German on Trial for Role in Global Nuclear Mafia

A German engineer’s trial started Thursday, June 5 for his role in a global nuclear mafia which sold weapons technology to regimes in Iran, North Korea and Libya.

An Iranian technician works at the Uranium Conversion Facility

The sales violated Germany's trade and weapons laws

Starting in 1999, Gotthard Lerch allegedly supplied Libyan dictator Moammar Gadhafi with centrifuges, manuals and control systems to construct a nuclear weapon. He has been charged with violating Germany's War Weapons Control Act and Foreign Trade Act.

Lerch is accused of being a member of a global nuclear mafia led by discredited Pakistani scientist Abdul Qadeer Khan. Group members allegedly amassed wealth by illegally peddling nuclear technology to regimes in Iran, North Korea and Libya.

Under suspicion since 1980s

The group was uncovered in 2003, when a German ship was intercepted carrying a cargo of containers filled with South African-made nuclear weapons technology destined for Libya. The seizure prompted Gadhafi to disclose the names of all those who had supplied Tripoli with material and expertise for its nuclear program, which the country eventually abandoned.

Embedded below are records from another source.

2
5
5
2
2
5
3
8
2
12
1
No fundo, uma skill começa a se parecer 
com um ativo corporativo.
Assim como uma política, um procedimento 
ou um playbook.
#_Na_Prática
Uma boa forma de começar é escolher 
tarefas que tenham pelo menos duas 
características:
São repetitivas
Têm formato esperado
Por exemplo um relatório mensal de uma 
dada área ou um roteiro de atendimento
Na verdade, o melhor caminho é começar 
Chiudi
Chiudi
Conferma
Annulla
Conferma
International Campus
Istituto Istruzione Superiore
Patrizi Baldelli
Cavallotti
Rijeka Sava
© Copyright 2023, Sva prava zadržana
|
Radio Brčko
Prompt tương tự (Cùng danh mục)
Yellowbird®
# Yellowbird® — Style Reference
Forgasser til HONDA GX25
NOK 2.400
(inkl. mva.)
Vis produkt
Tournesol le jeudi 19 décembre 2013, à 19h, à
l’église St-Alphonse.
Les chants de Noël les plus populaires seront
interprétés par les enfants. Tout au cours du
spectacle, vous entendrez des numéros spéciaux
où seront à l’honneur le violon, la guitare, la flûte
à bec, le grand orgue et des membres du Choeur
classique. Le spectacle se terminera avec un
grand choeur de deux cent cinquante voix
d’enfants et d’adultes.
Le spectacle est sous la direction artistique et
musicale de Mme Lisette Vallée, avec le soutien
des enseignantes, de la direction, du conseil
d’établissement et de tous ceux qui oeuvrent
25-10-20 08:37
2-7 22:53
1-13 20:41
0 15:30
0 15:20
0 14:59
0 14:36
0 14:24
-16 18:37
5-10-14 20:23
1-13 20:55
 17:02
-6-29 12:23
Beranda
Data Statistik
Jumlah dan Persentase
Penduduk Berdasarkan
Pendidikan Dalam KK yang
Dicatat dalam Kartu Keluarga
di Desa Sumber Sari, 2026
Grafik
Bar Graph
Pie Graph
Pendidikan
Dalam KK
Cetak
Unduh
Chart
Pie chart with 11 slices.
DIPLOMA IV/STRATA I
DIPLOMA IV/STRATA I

Lerch allegedly earned 55 million German marks (approximately 28 million euros, $43 million) for his role in the deal. Investigations showed links between Lerch and the discredited Pakistani scientist Khan, who is known as the "father of the Pakistani nuclear bomb."

The engineer had been under suspicion since the 1980s for “misappropriating” blueprints from a joint German-British-Dutch uranium enrichment facility in the Netherlands, but he was never convicted. Lerch was also brought to trial in the southwestern German city of Mannheim in 2006, but the case was eventually thrown out after the court found the government had withheld documents.

Other engineers convicted in South Africa

Swiss engineer Daniel Geiges was given a suspended 13-year prison sentence in a South African court in February, 2008 after being found guilty for his role in the smuggling ring. Geiges, 69, who is seriously ill with cancer, struck a plea bargain with prosecutors.

Geiges' former boss, German engineer Gerhard Wisser, was also tried and convicted in South Africa in 2007. Wisser received an 18-year suspended jail term and three years' correctional supervision for his role in the affair.